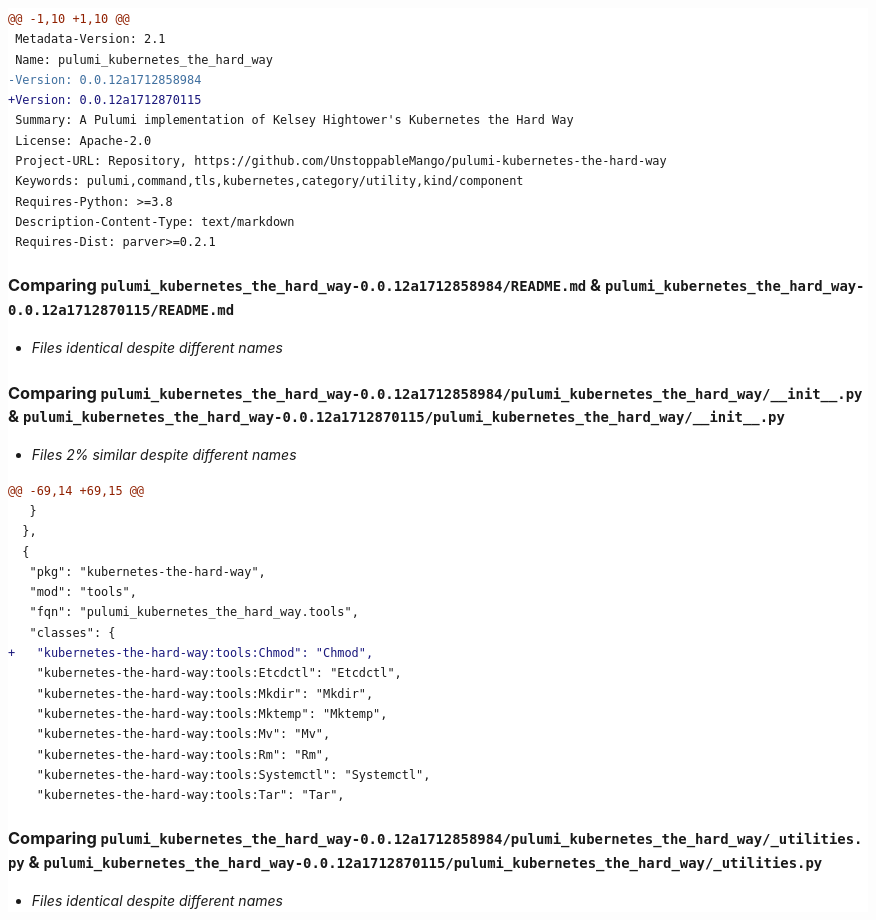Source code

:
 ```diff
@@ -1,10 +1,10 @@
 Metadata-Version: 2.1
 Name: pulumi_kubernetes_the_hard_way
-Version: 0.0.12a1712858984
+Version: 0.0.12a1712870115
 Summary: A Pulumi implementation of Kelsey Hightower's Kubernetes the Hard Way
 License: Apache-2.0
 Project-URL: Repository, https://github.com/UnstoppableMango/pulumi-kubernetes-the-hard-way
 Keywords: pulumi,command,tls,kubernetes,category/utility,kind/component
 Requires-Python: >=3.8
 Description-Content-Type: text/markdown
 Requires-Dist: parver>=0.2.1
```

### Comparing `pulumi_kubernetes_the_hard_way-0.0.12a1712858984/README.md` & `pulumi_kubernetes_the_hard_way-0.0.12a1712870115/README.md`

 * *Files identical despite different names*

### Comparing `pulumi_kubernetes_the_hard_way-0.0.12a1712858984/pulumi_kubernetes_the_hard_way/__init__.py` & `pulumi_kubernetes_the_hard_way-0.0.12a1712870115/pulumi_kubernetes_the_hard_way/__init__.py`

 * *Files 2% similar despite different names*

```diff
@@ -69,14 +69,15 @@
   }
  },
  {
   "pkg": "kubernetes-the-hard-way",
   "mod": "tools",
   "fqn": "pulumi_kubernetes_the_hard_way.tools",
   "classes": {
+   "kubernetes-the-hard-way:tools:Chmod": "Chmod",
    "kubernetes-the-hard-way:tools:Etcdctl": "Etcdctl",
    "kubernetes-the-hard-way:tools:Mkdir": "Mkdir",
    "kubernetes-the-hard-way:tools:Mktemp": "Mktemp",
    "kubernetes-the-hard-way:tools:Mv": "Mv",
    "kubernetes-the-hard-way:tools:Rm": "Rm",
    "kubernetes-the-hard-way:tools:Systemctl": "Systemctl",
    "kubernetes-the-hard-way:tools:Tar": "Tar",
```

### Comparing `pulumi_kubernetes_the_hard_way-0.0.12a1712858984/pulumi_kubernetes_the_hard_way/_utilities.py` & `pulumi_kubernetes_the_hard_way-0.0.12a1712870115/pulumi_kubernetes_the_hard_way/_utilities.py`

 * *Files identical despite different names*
==
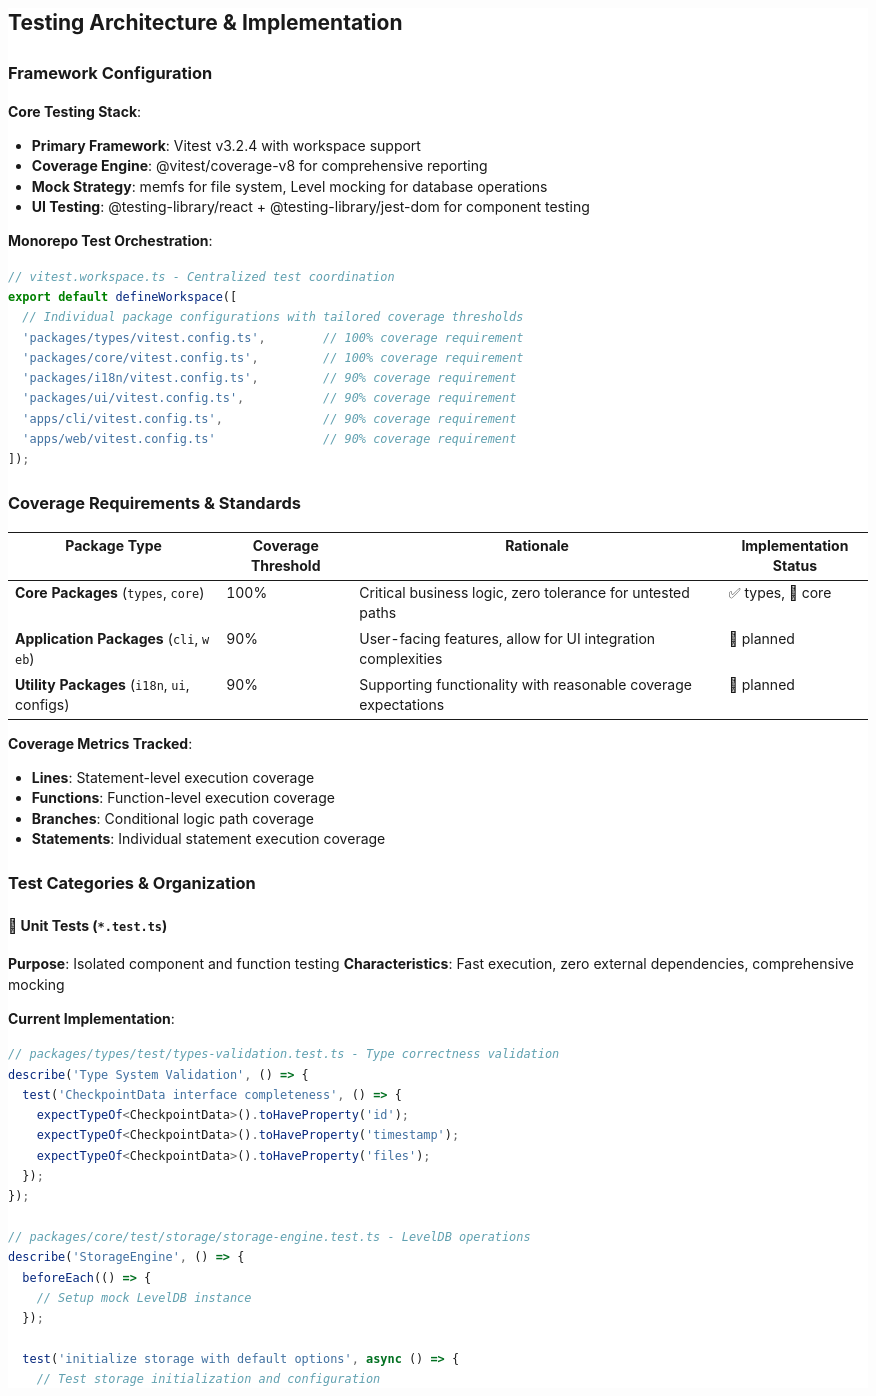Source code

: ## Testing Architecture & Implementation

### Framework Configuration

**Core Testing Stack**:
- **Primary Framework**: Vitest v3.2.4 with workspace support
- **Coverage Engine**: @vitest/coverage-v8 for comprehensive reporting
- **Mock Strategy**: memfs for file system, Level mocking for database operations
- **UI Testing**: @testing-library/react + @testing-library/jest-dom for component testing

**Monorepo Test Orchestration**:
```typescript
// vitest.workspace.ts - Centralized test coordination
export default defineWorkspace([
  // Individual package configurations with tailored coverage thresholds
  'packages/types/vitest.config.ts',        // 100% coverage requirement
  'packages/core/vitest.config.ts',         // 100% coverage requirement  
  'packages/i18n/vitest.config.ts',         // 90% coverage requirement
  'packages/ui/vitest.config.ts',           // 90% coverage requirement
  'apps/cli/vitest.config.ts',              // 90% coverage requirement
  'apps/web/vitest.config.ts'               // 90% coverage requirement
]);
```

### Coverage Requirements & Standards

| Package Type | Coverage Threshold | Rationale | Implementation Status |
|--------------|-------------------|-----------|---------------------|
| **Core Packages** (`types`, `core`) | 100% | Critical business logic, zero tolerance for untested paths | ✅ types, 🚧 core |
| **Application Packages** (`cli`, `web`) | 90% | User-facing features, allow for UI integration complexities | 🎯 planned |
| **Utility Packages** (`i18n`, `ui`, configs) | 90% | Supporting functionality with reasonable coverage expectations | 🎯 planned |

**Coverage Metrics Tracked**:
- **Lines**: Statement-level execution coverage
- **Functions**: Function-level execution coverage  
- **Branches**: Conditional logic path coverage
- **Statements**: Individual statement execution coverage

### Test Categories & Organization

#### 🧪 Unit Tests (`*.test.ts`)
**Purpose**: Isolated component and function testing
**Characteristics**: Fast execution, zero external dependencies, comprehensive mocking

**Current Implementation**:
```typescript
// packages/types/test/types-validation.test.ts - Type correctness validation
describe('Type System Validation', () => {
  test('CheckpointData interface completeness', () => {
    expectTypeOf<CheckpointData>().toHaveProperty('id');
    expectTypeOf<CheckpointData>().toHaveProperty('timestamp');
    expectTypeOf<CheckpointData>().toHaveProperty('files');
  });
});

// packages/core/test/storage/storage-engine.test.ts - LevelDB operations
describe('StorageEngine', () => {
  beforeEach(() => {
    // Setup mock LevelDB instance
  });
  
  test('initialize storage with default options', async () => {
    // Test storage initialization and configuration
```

§ **REQUIRED ACTION**:
Take each line of the material that contains the word "apps" and list it.

§ **RESULT OF THIS EXERCISE**:
  'apps/cli/vitest.config.ts',              // 90% coverage requirement
  'apps/web/vitest.config.ts'               // 90% coverage requirement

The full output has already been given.